J’évoquerai ici la règle n° 1 du journalisme conditionnant la fiabilité de toute prise de parole : qui parle et au nom de quoi ? Au nom de quoi, c’est-à-dire au nom de quel éventuel cursus universitaire, de quelle expertise professionnelle, de quel vécu ?
Vaticiner d’une discipline à l’autre, permet à certains périodiques de vulgariser un savoir succinct, la plupart du temps bienvenu, mais néanmoins au risque de négliger l’essentiel pour s’égarer dans la facilité, tel ce cliché très consensuel mais abusif et archi usé d’un Goebbels « inventeur de la propagande d’Etat ».
La propagande, c’est-à-dire la maîtrise du vocabulaire pour influencer les individus et les sociétés humaines ? Plus de trois siècles avant notre ère, Platon la dénonçait déjà : « La perversion de la cité commence par la perversion du langage ».
Plus près de nous dans le temps et dans l’espace, c’est le Français Gustave Le Bon qui publiait dès 1895 – deux ans avant la naissance de Goebbels ! – son étude sur « La psychologie des foules » dont s’est notamment inspiré l’américain, neveu de Sigmund Freud et manipulateur d’opinions, Edward Bernays dont il est de notoriété publique qu’il a lui-même influencé Joseph Goebbels.
C’est aussi à l’orée du XXème siècle que le Prix Nobel Soviétique Ivan Pavlov expérimentait sur des chiens la méthode des « réflexes conditionnés » qui, adaptée par des psychologues et publicistes dépasserait la problématique des mouvements de foule, initiée par Gustave Le Bon, pour aller jusqu’à ce « Viol des foules par la propagande politique » dénoncé par un autre Russe, SergeTchakhotine.

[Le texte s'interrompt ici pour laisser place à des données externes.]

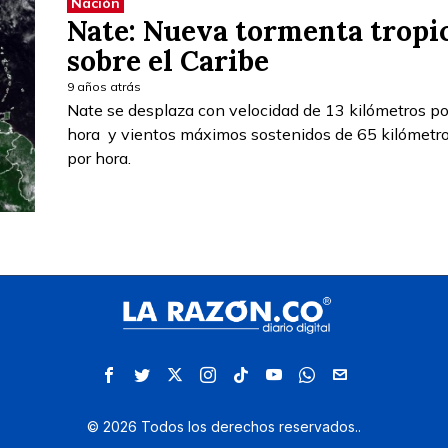
Nación
Nate: Nueva tormenta tropi
sobre el Caribe
9 años atrás
Nate se desplaza con velocidad de 13 kilómetros po
hora y vientos máximos sostenidos de 65 kilómetr
por hora.
©
2026
Todos los derechos reservados.
.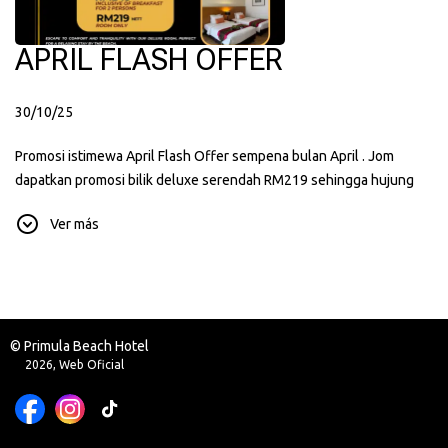
APRIL FLASH OFFER
30/10/25
Promosi istimewa April Flash Offer sempena bulan April . Jom
dapatkan promosi bilik deluxe serendah RM219 sehingga hujung
bulan April . Rebut peluang sekarang !
Ver más
© Primula Beach Hotel
2026, Web Oficial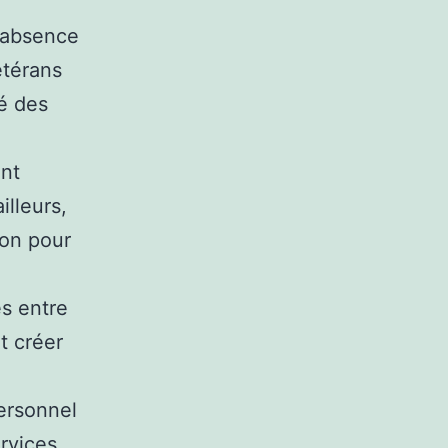
L’absence
étérans
té des
ont
lleurs,
ion pour
es entre
t créer
personnel
ervices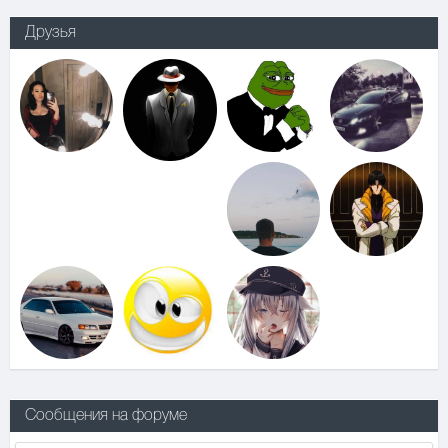
Друзья
Сообщения на форуме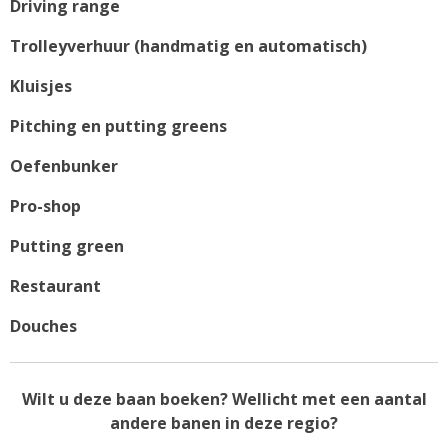
Driving range
Trolleyverhuur (handmatig en automatisch)
Kluisjes
Pitching en putting greens
Oefenbunker
Pro-shop
Putting green
Restaurant
Douches
Wilt u deze baan boeken? Wellicht met een aantal
andere banen in deze regio?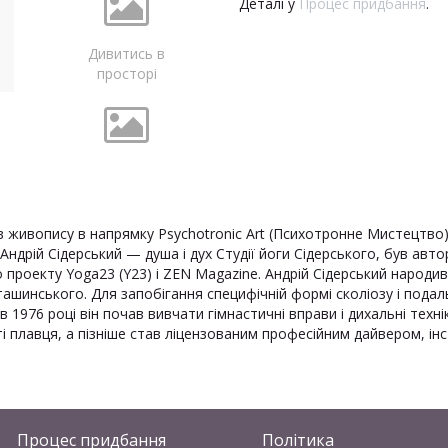
Деталі у
Процес придбання
.
Дивитись в
просторі
ів живопису в напрямку Psychotronic Art (Психотронне Мистецтво)
Андрій Сідерський — душа і дух Студії йоги Сідерського, був авт
оекту Yoga23 (Y23) і ZEN Magazine. Андрій Сідерський народився
ташинського. Для запобігання специфічній формі сколіозу і подал
 1976 році він почав вивчати гімнастичні вправи і дихальні технік
ті плавця, а пізніше став ліцензованим професійним дайвером, інс
Процес придбання
Політика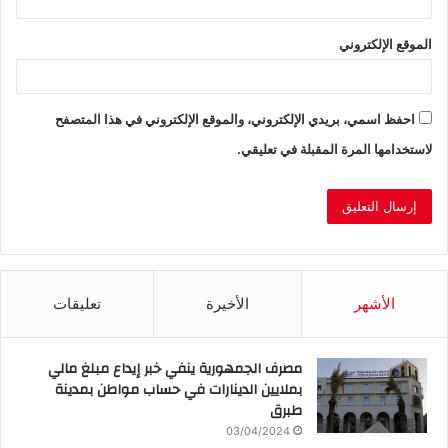
الموقع الإلكتروني
احفظ اسمي، بريدي الإلكتروني، والموقع الإلكتروني في هذا المتصفح
لاستخدامها المرة المقبلة في تعليقي.
الأشهر
الأخيرة
تعليقات
مصرف الجمهورية ينفي خبر إيداع مبلغ مالي
بملايين الدينارات في حساب مواطن بمدينة
طبرق
03/04/2024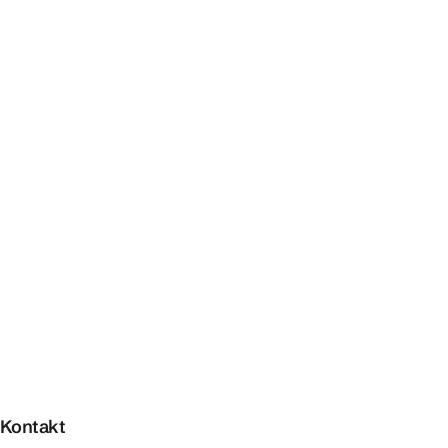
Kontakt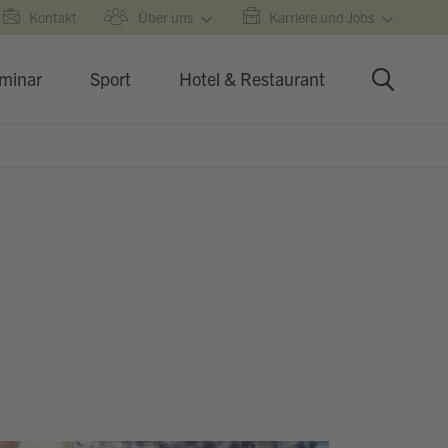
Kontakt
Über uns
Karriere und Jobs
minar
Sport
Hotel & Restaurant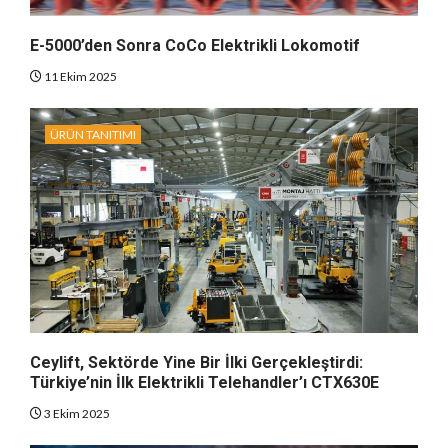
E-5000’den Sonra CoCo Elektrikli Lokomotif
11 Ekim 2025
ÜRÜN TANITIMI
Ceylift, Sektörde Yine Bir İlki Gerçekleştirdi:
Türkiye’nin İlk Elektrikli Telehandler’ı CTX630E
3 Ekim 2025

Livre jugé tellement iconoclaste qu’il sera successivement interdit par les gouvernements français, puis allemand en 1939 puis 194O.
« CONTOURNER LA RAISON »
Ce que dénonçait Serge Tchakhotine, apparemment sans être entendu, du moins dans l’article qui précède, n’a rien à voir avec ce qui y est dénommé à tort « techniques de persuasion » !

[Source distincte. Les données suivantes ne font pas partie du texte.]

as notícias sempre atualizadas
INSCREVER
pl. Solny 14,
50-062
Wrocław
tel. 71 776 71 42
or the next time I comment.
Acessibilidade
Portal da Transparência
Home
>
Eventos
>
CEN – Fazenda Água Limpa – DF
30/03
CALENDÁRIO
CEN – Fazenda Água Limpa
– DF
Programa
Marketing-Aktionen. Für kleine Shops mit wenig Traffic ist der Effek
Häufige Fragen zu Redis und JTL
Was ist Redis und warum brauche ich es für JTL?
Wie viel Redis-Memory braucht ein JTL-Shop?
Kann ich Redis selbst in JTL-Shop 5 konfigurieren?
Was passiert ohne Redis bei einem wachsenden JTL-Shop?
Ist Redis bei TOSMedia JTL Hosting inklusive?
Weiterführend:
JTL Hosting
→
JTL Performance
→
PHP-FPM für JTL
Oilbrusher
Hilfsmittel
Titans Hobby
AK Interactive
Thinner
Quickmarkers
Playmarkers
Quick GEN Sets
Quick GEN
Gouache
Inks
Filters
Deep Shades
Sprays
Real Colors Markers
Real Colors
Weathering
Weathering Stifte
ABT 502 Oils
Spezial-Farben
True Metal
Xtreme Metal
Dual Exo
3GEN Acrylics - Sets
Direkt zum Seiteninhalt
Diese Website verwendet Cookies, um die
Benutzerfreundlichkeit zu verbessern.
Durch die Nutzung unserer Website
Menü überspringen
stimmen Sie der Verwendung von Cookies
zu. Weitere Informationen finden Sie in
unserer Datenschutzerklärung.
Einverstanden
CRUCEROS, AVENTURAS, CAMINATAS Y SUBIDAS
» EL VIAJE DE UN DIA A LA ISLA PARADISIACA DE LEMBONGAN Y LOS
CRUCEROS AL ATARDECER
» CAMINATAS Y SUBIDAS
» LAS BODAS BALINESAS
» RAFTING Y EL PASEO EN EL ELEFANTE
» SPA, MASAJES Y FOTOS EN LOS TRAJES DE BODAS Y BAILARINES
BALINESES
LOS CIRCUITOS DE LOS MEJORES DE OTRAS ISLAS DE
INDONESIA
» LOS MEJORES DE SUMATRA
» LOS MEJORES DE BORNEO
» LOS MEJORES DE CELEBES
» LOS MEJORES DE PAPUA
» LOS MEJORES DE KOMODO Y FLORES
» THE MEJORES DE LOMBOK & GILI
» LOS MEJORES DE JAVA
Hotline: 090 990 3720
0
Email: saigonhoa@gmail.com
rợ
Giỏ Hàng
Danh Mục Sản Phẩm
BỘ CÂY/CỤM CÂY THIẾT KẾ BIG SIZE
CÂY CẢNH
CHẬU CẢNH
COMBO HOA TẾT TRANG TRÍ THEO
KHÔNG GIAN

Pourquoi ? Parce que persuader suggère l’usage d’un raisonnement. Ce qui implique d’argumenter honnêtement avec un minimum de respect pour l’intelligence de ceux que l’on cherche à convaincre.
Or, ce qu’on s’attendait à voir dénoncer ici et qui devrait précéder tout autre développement, est la base même de toutes les techniques de « Viol des foules » telle que l’exprime, par exemple, le propagandiste US Vance Packard, citant David Ogilvy autre virtuose de la manipulation de l’opinion, dans un ouvrage dont le titre même « La persuasion clandestine » est déjà un aveu : Il NE S’AGIT SURTOUT PAS DE RAISONNER MAIS AU CONTRAIRE DE « CONTOURNER LA RAISON ».
Contourner la raison ! Peut-on exprimer plus cyniquement son mépris pour le public ?
Fort d’un cursus universitaire en psychologie et en linguistique étayé par huit ans de journalisme politique, ce sont ces méthodes de sidération mentale destinées à tromper le public par ce contournement de la raison que je dénonce, quant à moi, dans un récent ouvrage : « DESINTOX active… passive… et mémorielle »
Je ne vais pas me faire des amis… Mais la lecture de ce qui précède me confirme que sa lecture ne serait pas superflue…
Mais est-ce que vous donnez des exemples de technique de manipulation?
En voici un: associer « propagande » à « Goebbels » est une technique dite de l’association négative:
étant donné que Goebbels est un nazi (très négatif) tout ce qui est associé à Goebbels devient négatif.
L’association fonctionne aussi dans l’autre sens: la propagande aussi est devenue totalement négative, par conséquent, tout ce qui est associé à « propagande », ici, Goebbels, devient négatif.
La technique de l’association positive est très répandue dans la pub, par exemple, quand on montre l’équipe de France sur un pot de nutella, cela valorise le nutella, bien qu’on ait du mal à faire le lien logique entre les deux (à la limite, on peut se demander si, par contrat, un joueur de foot n’est pas interdit de consommer du nutella!)
–> Personnellement, je ne pense pas que Goebbels était un menteur et un manipulateur, il croyait en ce qu’il disait, il n’a jamais exclu le fait que l’Allemagne pourrait perdre, il disait simplement que ce serait une catastrophe irréversible, lui et sa famille se sont suicidés parce que « le monde qui venait ne valait pas la peine d’être vécu »: nous sommes bien placés pour savoir qu’il avait entièrement raison.